• EXERCISE INSTRUCTIONS:
Extract each line in the data below that contains the string "rwanda".
INFORMATION section start
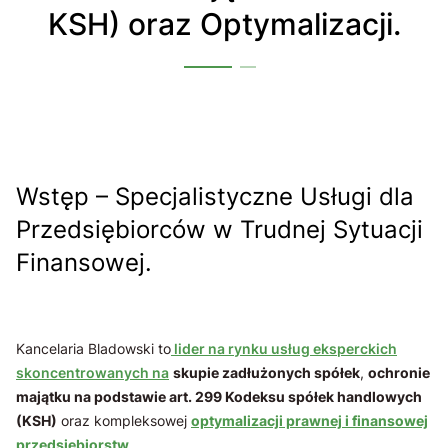
KSH) oraz Optymalizacji.
Wstęp – Specjalistyczne Usługi dla
Przedsiębiorców w Trudnej Sytuacji
Finansowej.
Kancelaria Bladowski to
lider na rynku usług eksperckich
skoncentrowanych na
skupie zadłużonych spółek
,
ochronie
majątku na podstawie art. 299 Kodeksu spółek handlowych
(KSH)
oraz kompleksowej
optymalizacji prawnej i finansowej
przedsiębiorstw
.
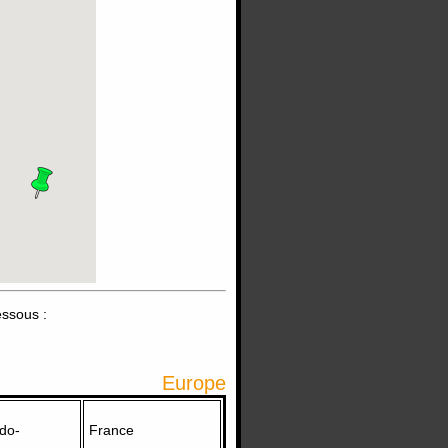
essous :
Europe
do-
France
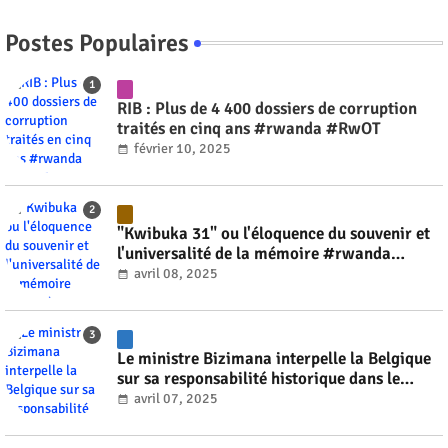
Postes Populaires
RIB : Plus de 4 400 dossiers de corruption
traités en cinq ans #rwanda #RwOT
février 10, 2025
"Kwibuka 31" ou l'éloquence du souvenir et
l'universalité de la mémoire #rwanda
#RwOT
avril 08, 2025
Le ministre Bizimana interpelle la Belgique
sur sa responsabilité historique dans le
génocide #rwanda #RwOT
avril 07, 2025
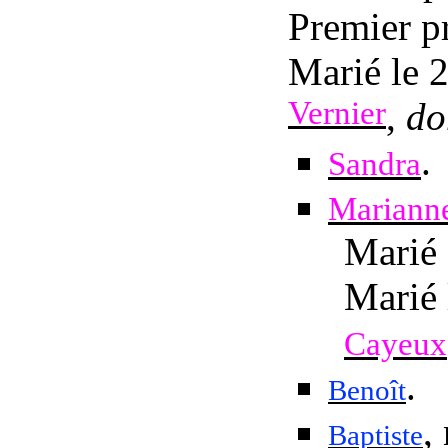
Premier p
Marié
le 
Vernier
,
do
.
Sandra
Mariann
Marié
Marié
Cayeux
.
Benoît
,
Baptiste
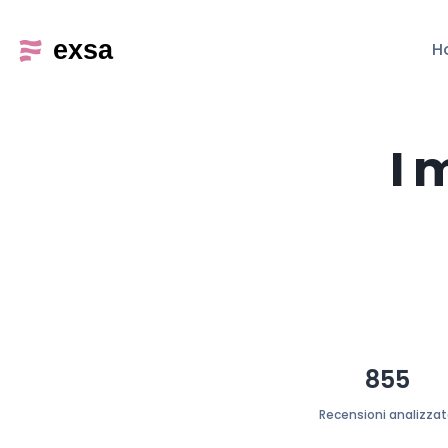
H
I 
855
Recensioni analizza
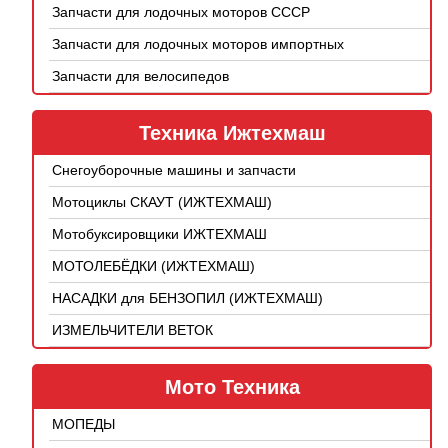
Запчасти для лодочных моторов СССР
Запчасти для лодочных моторов импортных
Запчасти для велосипедов
Техника Ижтехмаш
Снегоуборочные машины и запчасти
Мотоциклы СКАУТ (ИЖТЕХМАШ)
Мотобуксировщики ИЖТЕХМАШ
МОТОЛЕБЁДКИ (ИЖТЕХМАШ)
НАСАДКИ для БЕНЗОПИЛ (ИЖТЕХМАШ)
ИЗМЕЛЬЧИТЕЛИ ВЕТОК
Мото Техника
МОПЕДЫ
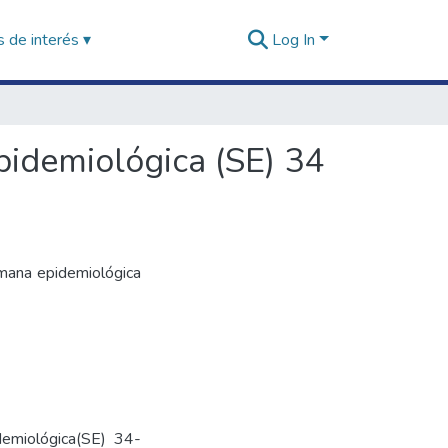
 de interés ▾
Log In
pidemiológica (SE) 34
emana epidemiológica
demiológica(SE) 34-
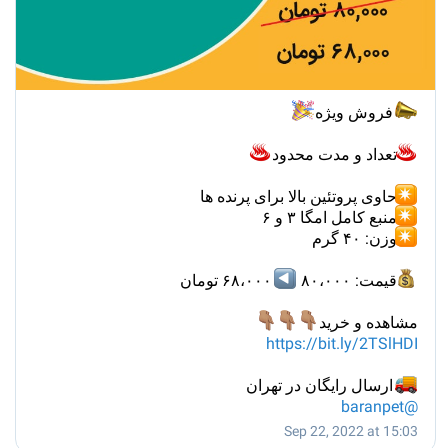

فروش ویژه
♨️
تعداد و مدت محدود
حاوی پروتئین بالا برای پرنده ها
منبع کامل امگا ۳ و ۶
وزن: ۴۰ گرم
◀
۶۸،۰۰۰ تومان
قيمت: ۸۰،۰۰۰
👇🏽
👇
👇
مشاهده و خرید
https://bit.ly/2TSlHDI
ارسال رایگان در تهران
@baranpet
Sep 22, 2022 at 15:03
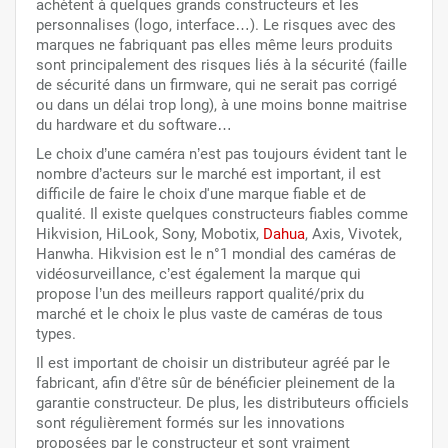
achètent à quelques grands constructeurs et les
personnalises (logo, interface…). Le risques avec des
marques ne fabriquant pas elles même leurs produits
sont principalement des risques liés à la sécurité (faille
de sécurité dans un firmware, qui ne serait pas corrigé
ou dans un délai trop long), à une moins bonne maitrise
du hardware et du software…
Le choix d’une caméra n’est pas toujours évident tant le
nombre d’acteurs sur le marché est important, il est
difficile de faire le choix d'une marque fiable et de
qualité. Il existe quelques constructeurs fiables comme
Hikvision, HiLook, Sony, Mobotix,
Dahua
, Axis, Vivotek,
Hanwha. Hikvision est le n°1 mondial des caméras de
vidéosurveillance, c’est également la marque qui
propose l’un des meilleurs rapport qualité/prix du
marché et le choix le plus vaste de caméras de tous
types.
Il est important de choisir un distributeur agréé par le
fabricant, afin d'être sûr de bénéficier pleinement de la
garantie constructeur. De plus, les distributeurs officiels
sont régulièrement formés sur les innovations
proposées par le constructeur et sont vraiment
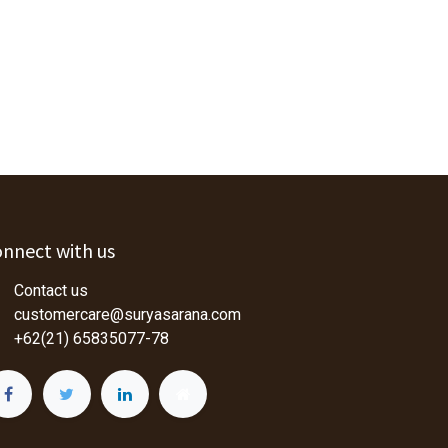
nnect with us
Contact us
customercare@suryasarana.com
+62(21) 65835077-78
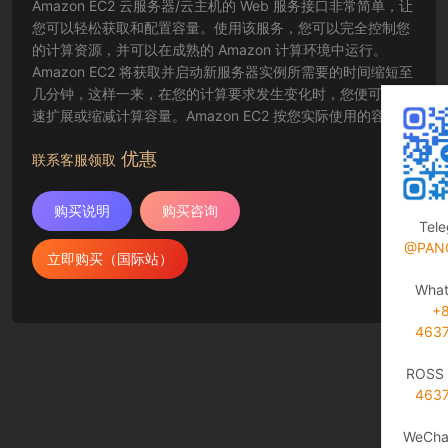
Amazon EC2 云服务器/云主机的 Web 服务接口非常简单，让
您可以轻松获取和配置容量。使用该服务，您可以完全控制您
的计算资源，并可以在成熟的 Amazon 计算环境中运行。
Amazon EC2 将获取并启动新服务器实例所需要的时间缩短至
几分钟，这样一来，在您的计算要求发生变化时，您便可以快
速扩展或缩减计算容量。Amazon EC2 按您实际使用的容量收
费，改变了计算的成本结算方式。Amazon EC2 云服务器还为
优惠
开发人员提供了创建故障恢复应用程序以及排除常见故障情况
联系客服领取
的工具。
购买说明
购买咨询
Tel
@PAN
立即购买（国际站）
Wha
+
463
ROSS 
463
WeCha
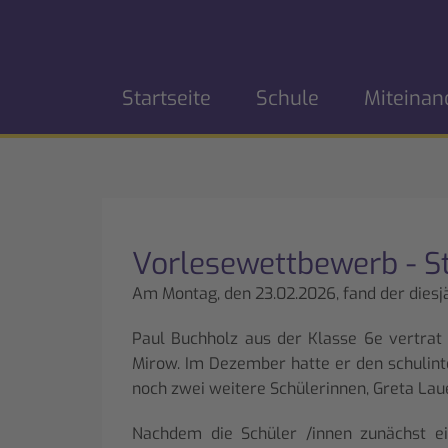
Startseite
Schule
Miteinan
Vorlesewettbewerb - S
Am Montag, den 23.02.2026, fand der diesj
Paul Buchholz aus der Klasse 6e vertra
Mirow. Im Dezember hatte er den schuli
noch zwei weitere Schülerinnen, Greta Lau
Nachdem die Schüler /innen zunächst ei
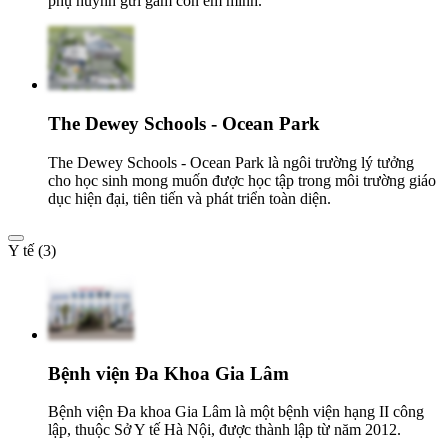
phụ huynh gửi gắm con em mình.
The Dewey Schools - Ocean Park
The Dewey Schools - Ocean Park là ngôi trường lý tưởng
cho học sinh mong muốn được học tập trong môi trường giáo
dục hiện đại, tiên tiến và phát triển toàn diện.
Y tế (3)
Bệnh viện Đa Khoa Gia Lâm
Bệnh viện Đa khoa Gia Lâm là một bệnh viện hạng II công
lập, thuộc Sở Y tế Hà Nội, được thành lập từ năm 2012.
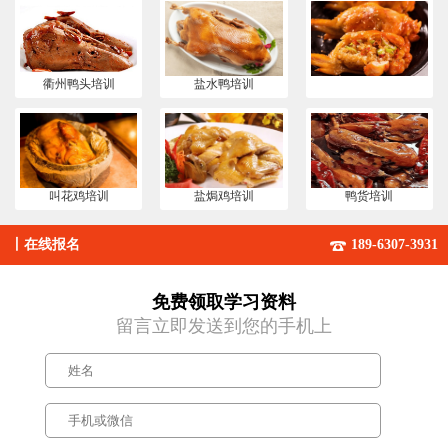
衢州鸭头培训
盐水鸭培训
叫花鸡培训
盐焗鸡培训
鸭货培训
丨
在线报名
189-6307-3931
免费领取学习资料
留言立即发送到您的手机上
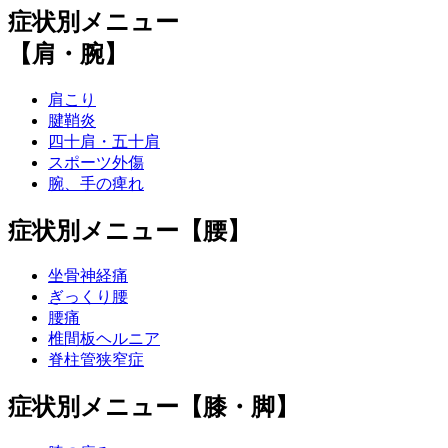
症状別メニュー
【肩・腕】
肩こり
腱鞘炎
四十肩・五十肩
スポーツ外傷
腕、手の痺れ
症状別メニュー【腰】
坐骨神経痛
ぎっくり腰
腰痛
椎間板ヘルニア
脊柱管狭窄症
症状別メニュー【膝・脚】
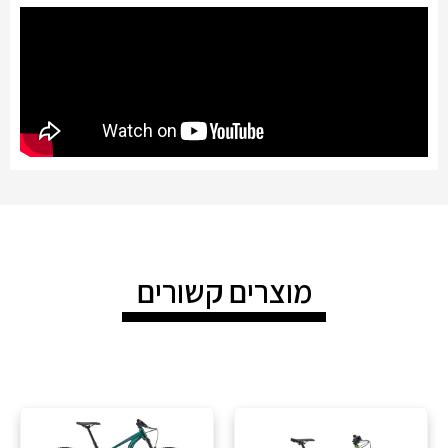
מוצרים קשורים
INFORMATION section end
• EXPECTED ANSWER:
traités en cinq ans #rwanda #RwOT
l'universalité de la mémoire #rwanda
génocide #rwanda #RwOT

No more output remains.